The material below should be copied line for line, please, with pictures omitted.

■ ■ ■ ■ ■ ■ ■

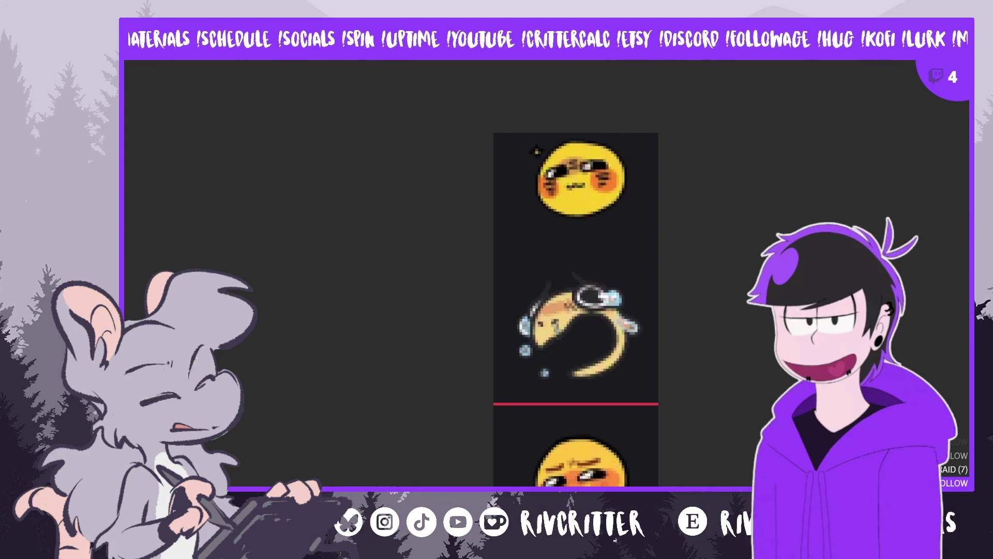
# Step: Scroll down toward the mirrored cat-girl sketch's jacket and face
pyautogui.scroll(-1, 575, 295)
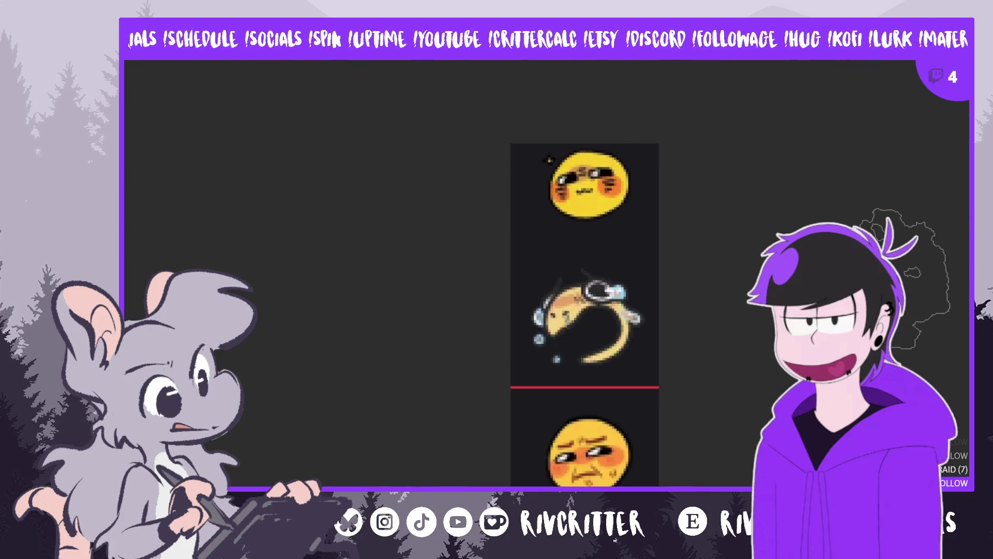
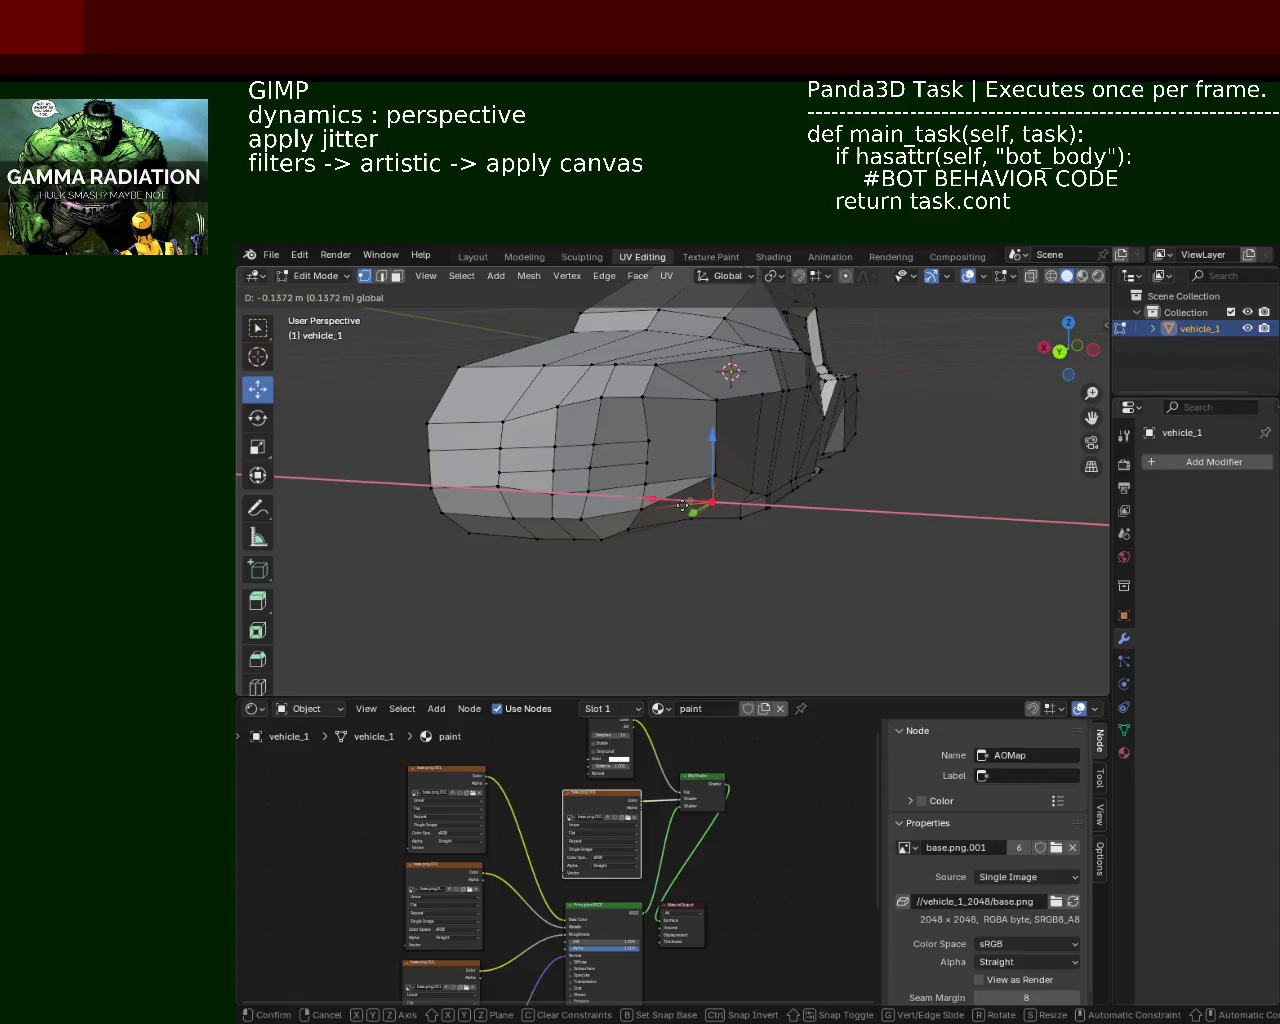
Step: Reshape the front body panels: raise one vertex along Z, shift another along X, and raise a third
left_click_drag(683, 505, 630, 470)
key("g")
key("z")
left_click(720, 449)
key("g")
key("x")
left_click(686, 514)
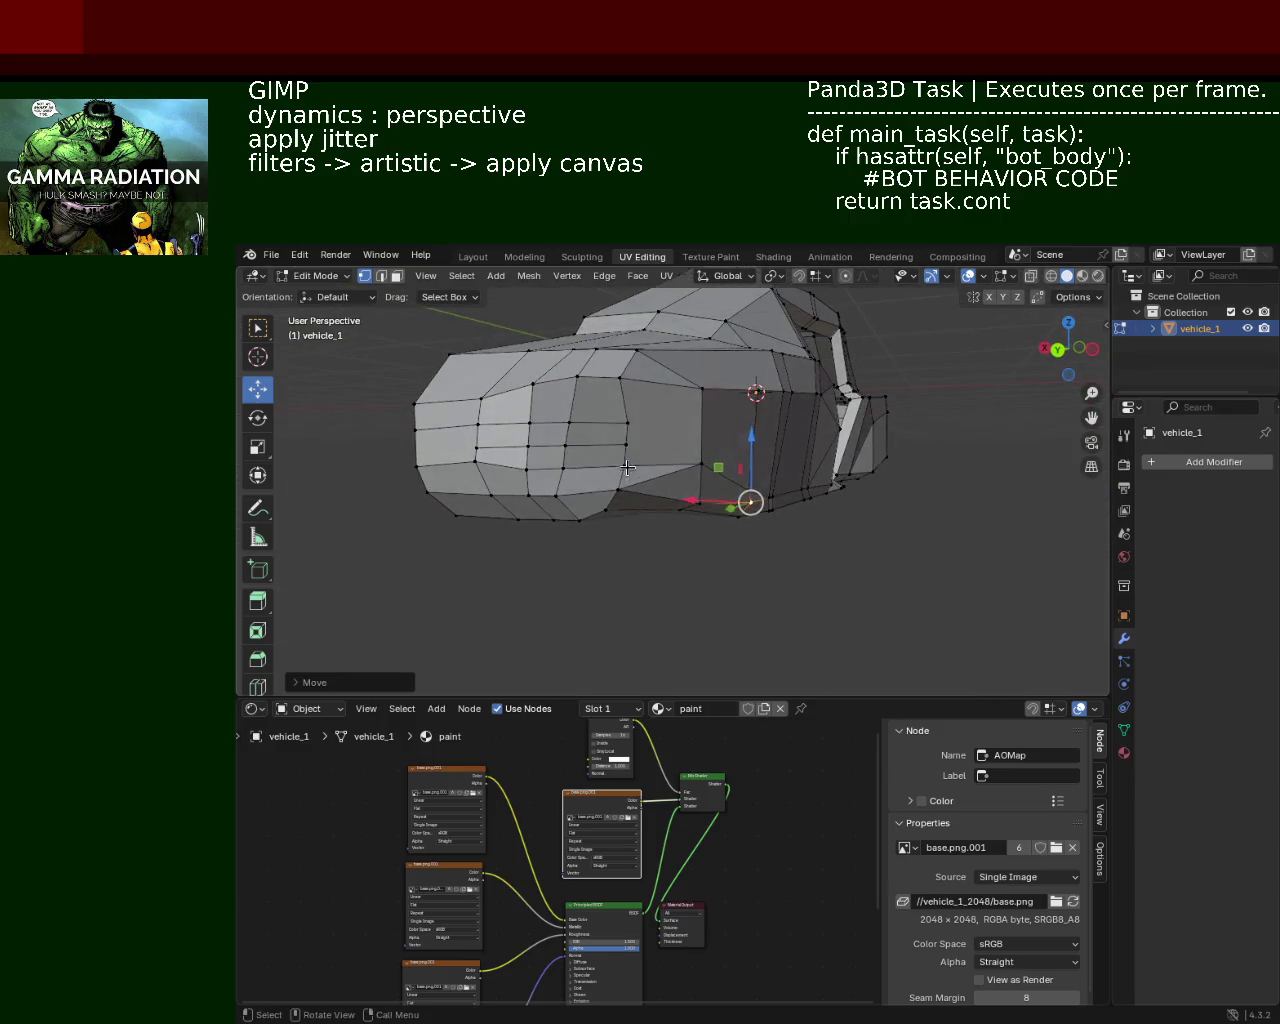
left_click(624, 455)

■ ■ ■ ■ ■ ■ ■

(Written response):
# Step: Scroll down toward the mirrored cat-girl sketch's jacket and face
pyautogui.scroll(-1, 575, 295)
Step: Reshape the front body panels: raise one vertex along Z, shift another along X, and raise a third
left_click_drag(683, 505, 630, 470)
key("g")
key("z")
left_click(720, 449)
key("g")
key("x")
left_click(686, 514)
left_click(624, 455)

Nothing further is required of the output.